[WORK REQUIRED] In the data below, how many lines contain the string "biblio"? Reply with the number only.

[EXERCISE INPUTS]
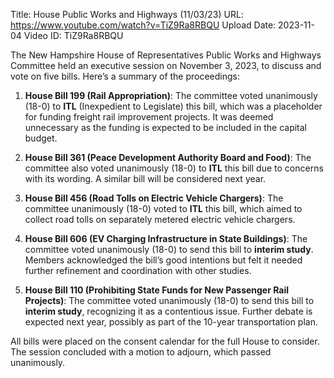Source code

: Title: House Public Works and Highways (11/03/23)
URL: https://www.youtube.com/watch?v=TiZ9Ra8RBQU
Upload Date: 2023-11-04
Video ID: TiZ9Ra8RBQU

The New Hampshire House of Representatives Public Works and Highways Committee held an executive session on November 3, 2023, to discuss and vote on five bills. Here’s a summary of the proceedings:

1. **House Bill 199 (Rail Appropriation)**: The committee voted unanimously (18-0) to **ITL** (Inexpedient to Legislate) this bill, which was a placeholder for funding freight rail improvement projects. It was deemed unnecessary as the funding is expected to be included in the capital budget.

2. **House Bill 361 (Peace Development Authority Board and Food)**: The committee also voted unanimously (18-0) to **ITL** this bill due to concerns with its wording. A similar bill will be considered next year.

3. **House Bill 456 (Road Tolls on Electric Vehicle Chargers)**: The committee unanimously (18-0) voted to **ITL** this bill, which aimed to collect road tolls on separately metered electric vehicle chargers.

4. **House Bill 606 (EV Charging Infrastructure in State Buildings)**: The committee voted unanimously (18-0) to send this bill to **interim study**. Members acknowledged the bill’s good intentions but felt it needed further refinement and coordination with other studies.

5. **House Bill 110 (Prohibiting State Funds for New Passenger Rail Projects)**: The committee voted unanimously (18-0) to send this bill to **interim study**, recognizing it as a contentious issue. Further debate is expected next year, possibly as part of the 10-year transportation plan.

All bills were placed on the consent calendar for the full House to consider. The session concluded with a motion to adjourn, which passed unanimously.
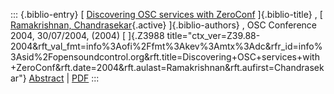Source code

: ::: {.biblio-entry}
[ [Discovering OSC services with
ZeroConf](publication/discovering-osc-services-zeroconf)
]{.biblio-title} , [ [Ramakrishnan,
Chandrasekar](publications/author/Ramakrishnan){.active}
]{.biblio-authors} , OSC Conference 2004, 30/07/2004, (2004) [ ]{.Z3988
title="ctx_ver=Z39.88-2004&rft_val_fmt=info%3Aofi%2Ffmt%3Akev%3Amtx%3Adc&rfr_id=info%3Asid%2Fopensoundcontrol.org&rft.title=Discovering+OSC+services+with+ZeroConf&rft.date=2004&rft.aulast=Ramakrishnan&rft.aufirst=Chandrasekar"}
[Abstract](publication/discovering-osc-services-zeroconf) \|
[PDF](files/Rendezvous-OSC.pdf)
:::
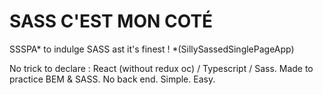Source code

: # SASS C'EST MON COTÉ

SSSPA* to indulge SASS ast it's finest ! *(SillySassedSinglePageApp)

No trick to declare : React (without redux oc) / Typescript / Sass.
Made to practice BEM & SASS.
No back end.
Simple.
Easy.
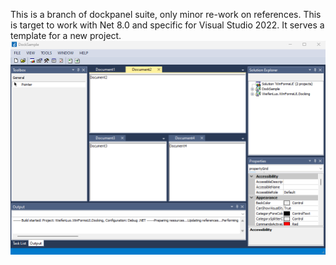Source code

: This is a branch of dockpanel suite, only minor re-work on references. This is target to work with Net 8.0 and specific for Visual Studio 2022. It serves a template for a new project.
![](screenshot.png)

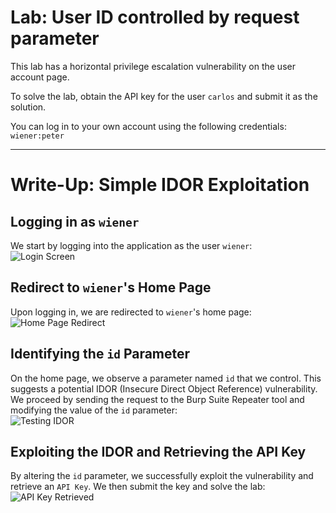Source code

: # Lab: User ID controlled by request parameter

This lab has a horizontal privilege escalation vulnerability on the user account page.

To solve the lab, obtain the API key for the user `carlos` and submit it as the solution.

You can log in to your own account using the following credentials: `wiener:peter`


---

# Write-Up: Simple IDOR Exploitation

## Logging in as `wiener`
We start by logging into the application as the user `wiener`:  
![Login Screen](https://github.com/user-attachments/assets/56f04955-5b2b-423d-a160-e6f030db1d33)

## Redirect to `wiener`'s Home Page
Upon logging in, we are redirected to `wiener`'s home page:  
![Home Page Redirect](https://github.com/user-attachments/assets/6c9a4a86-fe69-4625-b95a-7a889347a664)

## Identifying the `id` Parameter
On the home page, we observe a parameter named `id` that we control. This suggests a potential IDOR (Insecure Direct Object Reference) vulnerability. We proceed by sending the request to the Burp Suite Repeater tool and modifying the value of the `id` parameter:  
![Testing IDOR](https://github.com/user-attachments/assets/e85d1f71-c8fa-43fc-9a05-a3d4f04556e1)

## Exploiting the IDOR and Retrieving the API Key
By altering the `id` parameter, we successfully exploit the vulnerability and retrieve an `API Key`. We then submit the key and solve the lab:  
![API Key Retrieved](https://github.com/user-attachments/assets/06d46777-afd6-443d-ae4e-0e833a8e1df5)




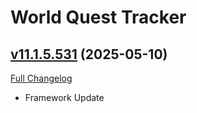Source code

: # World Quest Tracker

## [v11.1.5.531](https://github.com/Tercioo/World-Quest-Tracker/tree/v11.1.5.531) (2025-05-10)
[Full Changelog](https://github.com/Tercioo/World-Quest-Tracker/compare/v11.1.5.530...v11.1.5.531) 

- Framework Update  
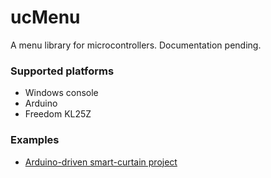 # ucMenu
A menu library for microcontrollers. Documentation pending.

### Supported platforms
  - Windows console
  - Arduino
  - Freedom KL25Z

### Examples
  - [Arduino-driven smart-curtain project](https://bitbucket.org/denisidoro/smartcurtain)
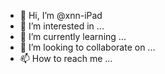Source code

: - 👋 Hi, I’m @xnn-iPad
- 👀 I’m interested in ...
- 🌱 I’m currently learning ...
- 💞️ I’m looking to collaborate on ...
- 📫 How to reach me ...

<!---
xnn-iPad/xnn-iPad is a ✨ special ✨ repository because its `README.md` (this file) appears on your GitHub profile.
You can click the Preview link to take a look at your changes.
--->
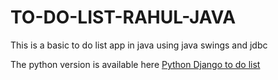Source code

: # TO-DO-LIST-RAHUL-JAVA

This is a basic to do list app in java using java swings and jdbc 

The python version is available  here [Python Django to do list](https://github.com/mysteriousCoder9991/To-Do-List-Rahul)

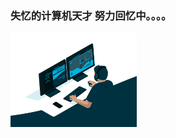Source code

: 

###   失忆的计算机天才 努力回忆中。。。。

<img src="assests/README.assest/code.gif" alt="code" style="width: 40%;" />
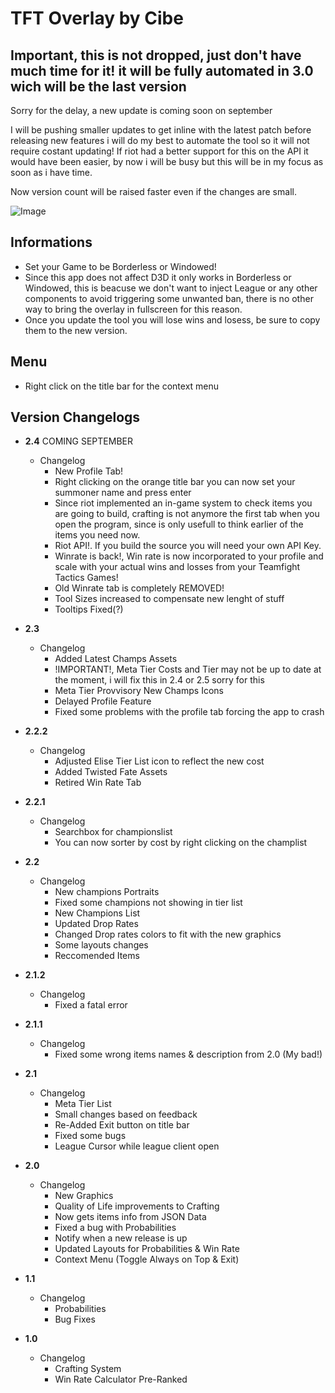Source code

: # TFT Overlay by Cibe

## Important, this is not dropped, just don't have much time for it! it will be fully automated in 3.0 wich will be the last version
Sorry for the delay, a new update is coming soon on september

I will be pushing smaller updates to get inline with the latest patch before releasing new features i will do my best to automate the tool so it will not require costant updating!
If riot had a better support for this on the API it would have been easier, by now i will be busy but this will be in my focus as soon as i have time.


Now version count will be raised faster even if the changes are small.

![Image](https://i.redd.it/vyhdcp8m2k831.png)

## Informations
- Set your Game to be Borderless or Windowed!
- Since this app does not affect D3D it only works in Borderless or Windowed, this is beacuse we don't want to inject League or any other components to avoid triggering some unwanted ban, there is no other way to bring the overlay in fullscreen for this reason.
- Once you update the tool you will lose wins and losess, be sure to copy them to the new version.

## Menu
- Right click on the title bar for the context menu

## Version Changelogs
- **2.4** COMING SEPTEMBER
  - Changelog
    - New Profile Tab!
    - Right clicking on the orange title bar you can now set your summoner name and press enter
    - Since riot implemented an in-game system to check items you are going to build, crafting is not anymore the first tab when you open the program, since is only usefull to think earlier of the items you need now.
    - Riot API!. If you build the source you will need your own API Key.
    - Winrate is back!, Win rate is now incorporated to your profile and scale with your actual wins and losses from your Teamfight Tactics Games!
	- Old Winrate tab is completely REMOVED!
	- Tool Sizes increased to compensate new lenght of stuff
	- Tooltips Fixed(?)

- **2.3**
  - Changelog
    - Added Latest Champs Assets
    - !IMPORTANT!, Meta Tier Costs and Tier may not be up to date at the moment, i will fix this in 2.4 or 2.5 sorry for this
	- Meta Tier Provvisory New Champs Icons
	- Delayed Profile Feature
	- Fixed some problems with the profile tab forcing the app to crash
 
- **2.2.2**
  - Changelog
    - Adjusted Elise Tier List icon to reflect the new cost
    - Added Twisted Fate Assets
    - Retired Win Rate Tab
	
- **2.2.1**
  - Changelog
    - Searchbox for championslist
    - You can now sorter by cost by right clicking on the champlist

	

- **2.2**
  - Changelog  
    - New champions Portraits
    - Fixed some champions not showing in tier list
    - New Champions List
    - Updated Drop Rates
    - Changed Drop rates colors to fit with the new graphics
    - Some layouts changes
    - Reccomended Items
	
- **2.1.2**
  - Changelog  
    - Fixed a fatal error

- **2.1.1**
  - Changelog  
    - Fixed some wrong items names & description from 2.0 (My bad!)

- **2.1**
  - Changelog  
    - Meta Tier List
    - Small changes based on feedback
    - Re-Added Exit button on title bar
    - Fixed some bugs
    - League Cursor while league client open

- **2.0**
  - Changelog  
    - New Graphics
    - Quality of Life improvements to Crafting
    - Now gets items info from JSON Data
    - Fixed a bug with Probabilities
    - Notify when a new release is up
    - Updated Layouts for Probabilities & Win Rate
    - Context Menu (Toggle Always on Top & Exit)

- **1.1**
  - Changelog  
    - Probabilities
    - Bug Fixes

- **1.0**
  - Changelog  
    - Crafting System
    - Win Rate Calculator Pre-Ranked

[REPLY] 3